11See Grievance Procedure Manual § 4.1(b), page 10.
12Hutchinson v. INOVA Health System, Inc., 1998 U.S. Dist. LEXIS 7723 (E.D. Va. 1998).
13See the Grievance Procedure Manual §4.1(b)(4), page 10. Only the following activities are protected activities under the grievance procedure: "participating in the grievance process, complying with any law or reporting a violation of such law to a governmental authority, seeking to change any law before the Congress or the General Assembly, reporting a violation to the State Employee Fraud, Waste and Abuse Hotline, or exercising any right otherwise protected by law."
14See Dowe v. Total Action Against Poverty in Roanoke Valley, 145 F.3d 653 (4th Cir. 1998).
15The grievant previously initiated a grievance on August 28, 1998.

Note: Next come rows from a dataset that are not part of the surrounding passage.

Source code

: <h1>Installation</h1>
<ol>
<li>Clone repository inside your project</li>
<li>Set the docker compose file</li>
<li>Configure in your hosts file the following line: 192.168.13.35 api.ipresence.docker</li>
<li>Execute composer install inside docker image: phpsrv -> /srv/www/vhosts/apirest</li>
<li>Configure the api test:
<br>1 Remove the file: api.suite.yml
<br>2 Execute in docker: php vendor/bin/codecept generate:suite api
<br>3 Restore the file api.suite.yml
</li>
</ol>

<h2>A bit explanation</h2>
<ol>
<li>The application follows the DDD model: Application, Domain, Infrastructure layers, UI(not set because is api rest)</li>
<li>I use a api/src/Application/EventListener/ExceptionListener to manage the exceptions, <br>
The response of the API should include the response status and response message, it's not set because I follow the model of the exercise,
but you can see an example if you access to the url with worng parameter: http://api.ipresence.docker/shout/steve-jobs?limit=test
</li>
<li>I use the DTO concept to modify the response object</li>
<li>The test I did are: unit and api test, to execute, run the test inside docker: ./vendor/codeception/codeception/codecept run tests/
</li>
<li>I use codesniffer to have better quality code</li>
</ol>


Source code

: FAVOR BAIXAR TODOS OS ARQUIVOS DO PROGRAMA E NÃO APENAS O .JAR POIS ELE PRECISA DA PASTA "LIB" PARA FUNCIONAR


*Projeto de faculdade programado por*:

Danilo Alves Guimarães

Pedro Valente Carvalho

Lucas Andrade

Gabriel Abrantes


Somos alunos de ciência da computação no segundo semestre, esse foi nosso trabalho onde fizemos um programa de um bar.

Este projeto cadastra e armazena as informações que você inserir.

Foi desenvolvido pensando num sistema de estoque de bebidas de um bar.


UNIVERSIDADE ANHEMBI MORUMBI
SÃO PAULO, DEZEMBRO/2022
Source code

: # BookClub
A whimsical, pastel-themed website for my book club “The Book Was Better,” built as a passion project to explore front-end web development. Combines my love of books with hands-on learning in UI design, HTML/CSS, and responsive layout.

16See Von Gunten v. Maryland Dept. of the Environment, 243 F.3d 858 (4th Cir. 2001)(finding that the Department's mishandling of various administrative issues did not constitute an adverse employment action). Also see this Department's Rulings 99-217 and 99-238(this Department has previously held that issuance of a counseling memorandum is not an adverse action, because "counseling is not disciplinary in nature. Rather, such action is instructive and designed to prevent potential violations of the standards of conduct."(Ruling 99-217, page 4.))
17See Von Gunten v. Maryland Dept. of the Environment, 243 F.3d 858 (4th Cir. 2001).
18See Boone v. Goldin, 178 F.3d. 253 (4th Cir. 1999).